Le pays, incapable de subvenir aux besoins énergétiques de sa population, se rêve en acteur du marché des hydrocarbures. Mais un imbroglio avec Israël retarde les explorations offshore
Sur l’échiquier gazier de la Méditerrannée orientale, le Liban est un pion un peu à part. Depuis les études sismiques prometteuses menées dans les années 2000, le pays se rêve en acteur du marché des hydrocarbures, les coffres ruisselant de gazo-dollars. Mais au grand dam des élites politiques locales, les explorations menées risquent de ne jamais se concrétiser. En avril, le consortium en charge de l’exploration du littoral, emmené par Total et comprenant ENI et le russe Novatek, a déclaré que du gaz avait été trouvé dans la première zone de forage, le bloc 4, situé en face de Byblos, à 40 km au nord de Beyrouth, mais pas en quantité suffisante pour être commercialisé. Quant au second secteur où les chances de découverte sont censées être élevées, le bloc 9, situé en face de Tyr, dans le sud du pays, un imbroglio géopolitique y gêne le démarrage des recherches.
Israël, avec lequel le Liban est toujours techniquement en état de guerre, affirme que 8 % de cette aire empiète sur sa zone économique exclusive (ZEE). L’absence de démarcation précise des frontières maritimes entre les deux pays a jusque-là empêché de trancher le litige. En dépit d’une médiation américaine, les deux parties ne se sont toujours pas mises d’accord sur les paramètres de la négociation.
Gebran Bassil, le chef du Courant patriotique libre – la principale formation chrétienne –, qui fait de la découverte de gaz une affaire quasi personnelle, pousse à un arrangement. Mais le puissant parti chiite Amal exige d’inclure les frontières terrestres dans la discussion, y compris le dossier très sensible des fermes de Chebaa, une zone encore occupée par Israël. Le mouvement Hezbollah, l’autre pôle chiite libanais, acteur de la guerre de 2006 contre l’Etat hébreu, freine aussi le projet de peur qu’une délimitation des frontières maritimes ne soit perçue comme une reconnaissance de sa part de l’existence d’Israël.

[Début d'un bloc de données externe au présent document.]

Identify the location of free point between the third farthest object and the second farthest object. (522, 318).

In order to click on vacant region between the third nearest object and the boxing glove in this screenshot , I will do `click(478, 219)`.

Trouver du gaz : une bonne affaire… sur le papier
« Il est compliqué de lancer des forages dans le bloc 9 en l’absence d’accord, explique Laury Haytayan, spécialiste de la géopolitique des hydrocarbures à l’université américaine de Beyrouth. Si le consortium venait à y trouver du gaz, les Israéliens pourraient demander à vérifier qu’il ne vient pas d’un gisement commun et exiger l’arrêt de l’exploration. » La méga-explosion survenue le 4 août sur le port de Beyrouth, qui a endommagé des équipements de Total, a aussi ralenti le travail de prospection.
Sur le papier, une découverte d’ampleur ferait l’affaire du Liban. Le plan de réforme de son secteur électrique, toujours incapable, trente ans après la fin de la guerre civile (1975-1990), de satisfaire les besoins de la population, prévoit la construction de plusieurs centrales à gaz. Mais, là aussi, le coût très élevé de l’extraction en haute mer, comparé à la faiblesse du cours sur le marché international, pose question.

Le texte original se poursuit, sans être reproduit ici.